Assignment | Each line from the opening of the records that follow to the line with "автоматизированного" needs to be written out exactly. Add nothing.

━━ Records

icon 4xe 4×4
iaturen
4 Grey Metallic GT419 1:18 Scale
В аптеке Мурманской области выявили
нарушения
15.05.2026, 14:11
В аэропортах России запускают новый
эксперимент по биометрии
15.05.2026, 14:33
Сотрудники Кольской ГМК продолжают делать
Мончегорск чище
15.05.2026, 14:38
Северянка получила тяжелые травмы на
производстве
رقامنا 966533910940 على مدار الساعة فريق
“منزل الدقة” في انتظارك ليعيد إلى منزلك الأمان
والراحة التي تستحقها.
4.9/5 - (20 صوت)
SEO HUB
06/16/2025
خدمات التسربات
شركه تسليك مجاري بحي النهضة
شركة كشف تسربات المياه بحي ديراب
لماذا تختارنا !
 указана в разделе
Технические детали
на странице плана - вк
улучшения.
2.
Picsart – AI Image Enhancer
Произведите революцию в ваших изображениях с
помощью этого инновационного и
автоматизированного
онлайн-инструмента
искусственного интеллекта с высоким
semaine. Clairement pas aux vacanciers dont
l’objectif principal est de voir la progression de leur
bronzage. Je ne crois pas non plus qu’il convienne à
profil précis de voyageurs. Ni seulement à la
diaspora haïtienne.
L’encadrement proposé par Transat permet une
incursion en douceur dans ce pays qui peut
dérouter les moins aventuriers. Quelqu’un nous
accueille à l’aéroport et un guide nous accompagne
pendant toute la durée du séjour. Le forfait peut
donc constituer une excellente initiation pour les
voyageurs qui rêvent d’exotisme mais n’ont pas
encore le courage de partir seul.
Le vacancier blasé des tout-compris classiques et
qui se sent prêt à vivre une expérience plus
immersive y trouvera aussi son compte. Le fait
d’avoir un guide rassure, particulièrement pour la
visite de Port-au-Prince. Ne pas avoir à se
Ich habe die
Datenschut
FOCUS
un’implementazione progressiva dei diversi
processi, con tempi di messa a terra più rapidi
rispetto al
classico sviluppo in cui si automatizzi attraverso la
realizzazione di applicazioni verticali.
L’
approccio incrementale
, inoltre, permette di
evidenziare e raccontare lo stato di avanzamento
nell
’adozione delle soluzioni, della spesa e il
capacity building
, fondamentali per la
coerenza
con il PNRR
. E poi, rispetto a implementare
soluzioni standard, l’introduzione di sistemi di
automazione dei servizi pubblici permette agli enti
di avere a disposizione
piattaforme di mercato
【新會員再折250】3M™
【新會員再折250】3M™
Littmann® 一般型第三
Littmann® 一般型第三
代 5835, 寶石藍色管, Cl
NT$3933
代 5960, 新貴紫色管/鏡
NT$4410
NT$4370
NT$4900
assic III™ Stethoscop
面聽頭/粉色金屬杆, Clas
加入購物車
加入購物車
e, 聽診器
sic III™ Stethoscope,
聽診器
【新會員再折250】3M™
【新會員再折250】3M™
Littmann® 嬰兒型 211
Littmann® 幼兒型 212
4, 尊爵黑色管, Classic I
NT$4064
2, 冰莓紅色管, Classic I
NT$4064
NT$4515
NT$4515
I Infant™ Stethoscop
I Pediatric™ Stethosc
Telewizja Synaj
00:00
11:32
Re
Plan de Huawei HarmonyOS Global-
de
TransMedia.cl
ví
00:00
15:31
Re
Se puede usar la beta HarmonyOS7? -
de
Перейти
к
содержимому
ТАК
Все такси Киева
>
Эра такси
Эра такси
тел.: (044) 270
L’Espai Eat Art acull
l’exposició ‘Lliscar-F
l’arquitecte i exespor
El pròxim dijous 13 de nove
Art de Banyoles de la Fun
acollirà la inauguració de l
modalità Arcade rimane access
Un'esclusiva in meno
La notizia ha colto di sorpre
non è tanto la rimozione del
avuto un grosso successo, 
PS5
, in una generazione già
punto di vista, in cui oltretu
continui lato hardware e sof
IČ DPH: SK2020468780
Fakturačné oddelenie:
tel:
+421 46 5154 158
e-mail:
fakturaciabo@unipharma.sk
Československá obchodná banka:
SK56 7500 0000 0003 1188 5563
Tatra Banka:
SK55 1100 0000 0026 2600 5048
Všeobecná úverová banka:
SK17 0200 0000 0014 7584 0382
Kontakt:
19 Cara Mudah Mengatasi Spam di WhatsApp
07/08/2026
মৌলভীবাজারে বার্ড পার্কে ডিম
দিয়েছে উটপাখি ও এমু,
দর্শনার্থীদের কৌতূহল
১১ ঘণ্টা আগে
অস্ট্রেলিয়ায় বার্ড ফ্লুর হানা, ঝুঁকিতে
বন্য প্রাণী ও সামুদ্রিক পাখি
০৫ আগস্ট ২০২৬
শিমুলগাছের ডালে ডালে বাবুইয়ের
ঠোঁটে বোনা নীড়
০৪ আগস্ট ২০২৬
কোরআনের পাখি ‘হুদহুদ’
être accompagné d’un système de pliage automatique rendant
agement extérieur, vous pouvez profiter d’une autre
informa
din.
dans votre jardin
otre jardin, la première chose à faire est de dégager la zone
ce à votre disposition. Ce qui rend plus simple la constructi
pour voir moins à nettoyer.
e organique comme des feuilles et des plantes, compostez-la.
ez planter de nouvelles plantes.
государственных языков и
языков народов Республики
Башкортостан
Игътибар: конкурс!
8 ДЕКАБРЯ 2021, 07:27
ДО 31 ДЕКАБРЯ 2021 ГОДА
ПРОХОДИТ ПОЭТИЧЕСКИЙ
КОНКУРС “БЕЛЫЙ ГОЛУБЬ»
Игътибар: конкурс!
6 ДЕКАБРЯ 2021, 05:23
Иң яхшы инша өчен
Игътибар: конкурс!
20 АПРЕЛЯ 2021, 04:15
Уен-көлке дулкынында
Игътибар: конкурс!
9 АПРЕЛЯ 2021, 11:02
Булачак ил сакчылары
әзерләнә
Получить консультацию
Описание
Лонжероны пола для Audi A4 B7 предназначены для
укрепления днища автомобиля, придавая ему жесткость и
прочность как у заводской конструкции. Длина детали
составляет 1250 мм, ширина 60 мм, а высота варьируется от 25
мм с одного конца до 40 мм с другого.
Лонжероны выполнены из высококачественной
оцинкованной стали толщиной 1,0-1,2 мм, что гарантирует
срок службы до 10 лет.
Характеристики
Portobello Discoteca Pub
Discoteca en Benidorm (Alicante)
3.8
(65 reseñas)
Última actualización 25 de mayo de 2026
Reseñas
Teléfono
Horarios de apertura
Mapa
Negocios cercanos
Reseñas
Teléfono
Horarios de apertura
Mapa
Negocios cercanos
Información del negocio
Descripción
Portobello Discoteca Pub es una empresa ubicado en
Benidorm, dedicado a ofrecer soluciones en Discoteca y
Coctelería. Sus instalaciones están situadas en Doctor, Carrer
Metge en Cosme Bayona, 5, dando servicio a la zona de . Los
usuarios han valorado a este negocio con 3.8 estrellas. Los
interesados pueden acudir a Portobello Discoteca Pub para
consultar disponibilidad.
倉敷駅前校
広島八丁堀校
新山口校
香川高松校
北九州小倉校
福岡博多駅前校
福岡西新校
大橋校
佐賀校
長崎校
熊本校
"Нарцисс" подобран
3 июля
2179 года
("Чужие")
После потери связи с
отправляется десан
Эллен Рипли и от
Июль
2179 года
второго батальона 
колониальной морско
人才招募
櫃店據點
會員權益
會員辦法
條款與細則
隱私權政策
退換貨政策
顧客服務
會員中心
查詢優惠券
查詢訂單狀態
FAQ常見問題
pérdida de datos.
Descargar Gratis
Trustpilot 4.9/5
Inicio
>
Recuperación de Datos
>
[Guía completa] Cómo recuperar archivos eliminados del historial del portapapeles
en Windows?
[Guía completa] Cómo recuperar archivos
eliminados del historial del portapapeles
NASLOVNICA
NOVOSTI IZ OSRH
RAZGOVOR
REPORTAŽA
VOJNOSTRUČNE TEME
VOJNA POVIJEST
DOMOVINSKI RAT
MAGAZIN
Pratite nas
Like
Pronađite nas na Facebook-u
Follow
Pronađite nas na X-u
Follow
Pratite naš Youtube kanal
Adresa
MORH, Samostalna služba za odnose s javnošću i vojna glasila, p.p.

━━━━

Answer section |
icon 4xe 4×4
iaturen
4 Grey Metallic GT419 1:18 Scale
В аптеке Мурманской области выявили
нарушения
15.05.2026, 14:11
В аэропортах России запускают новый
эксперимент по биометрии
15.05.2026, 14:33
Сотрудники Кольской ГМК продолжают делать
Мончегорск чище
15.05.2026, 14:38
Северянка получила тяжелые травмы на
производстве
رقامنا 966533910940 على مدار الساعة فريق
“منزل الدقة” في انتظارك ليعيد إلى منزلك الأمان
والراحة التي تستحقها.
4.9/5 - (20 صوت)
SEO HUB
06/16/2025
خدمات التسربات
شركه تسليك مجاري بحي النهضة
شركة كشف تسربات المياه بحي ديراب
لماذا تختارنا !
 указана в разделе
Технические детали
на странице плана - вк
улучшения.
2.
Picsart – AI Image Enhancer
Произведите революцию в ваших изображениях с
помощью этого инновационного и
автоматизированного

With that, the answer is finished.